Copy every line from the data below in which the string "LIST" can be found.

==== Input data

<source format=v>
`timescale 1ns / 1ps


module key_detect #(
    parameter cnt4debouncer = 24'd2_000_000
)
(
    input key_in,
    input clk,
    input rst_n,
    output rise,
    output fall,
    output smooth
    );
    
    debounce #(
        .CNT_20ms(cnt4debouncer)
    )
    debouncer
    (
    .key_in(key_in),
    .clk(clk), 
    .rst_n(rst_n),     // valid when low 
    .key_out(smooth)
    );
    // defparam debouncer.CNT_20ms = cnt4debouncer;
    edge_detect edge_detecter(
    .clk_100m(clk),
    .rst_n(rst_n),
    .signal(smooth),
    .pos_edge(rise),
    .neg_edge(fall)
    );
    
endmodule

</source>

========
==== Input data

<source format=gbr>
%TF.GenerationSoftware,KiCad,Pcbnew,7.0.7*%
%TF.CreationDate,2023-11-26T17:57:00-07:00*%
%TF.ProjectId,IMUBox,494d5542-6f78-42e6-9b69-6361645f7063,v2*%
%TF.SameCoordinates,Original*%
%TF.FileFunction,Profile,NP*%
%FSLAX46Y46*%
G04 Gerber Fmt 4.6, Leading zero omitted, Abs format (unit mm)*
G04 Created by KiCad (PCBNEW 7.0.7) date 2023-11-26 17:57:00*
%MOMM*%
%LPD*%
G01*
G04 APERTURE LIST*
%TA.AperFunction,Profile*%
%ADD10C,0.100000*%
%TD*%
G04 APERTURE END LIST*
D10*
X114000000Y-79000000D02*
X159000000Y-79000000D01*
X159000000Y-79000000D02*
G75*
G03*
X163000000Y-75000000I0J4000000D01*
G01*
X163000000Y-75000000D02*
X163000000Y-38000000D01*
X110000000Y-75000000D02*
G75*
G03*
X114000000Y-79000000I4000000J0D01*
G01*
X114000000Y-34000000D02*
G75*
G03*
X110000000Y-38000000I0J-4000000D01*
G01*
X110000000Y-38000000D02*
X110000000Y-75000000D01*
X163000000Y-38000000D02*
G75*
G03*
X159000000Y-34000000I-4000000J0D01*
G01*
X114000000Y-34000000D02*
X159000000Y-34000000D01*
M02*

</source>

========

» Response to the exercise:
G04 APERTURE LIST*
G04 APERTURE END LIST*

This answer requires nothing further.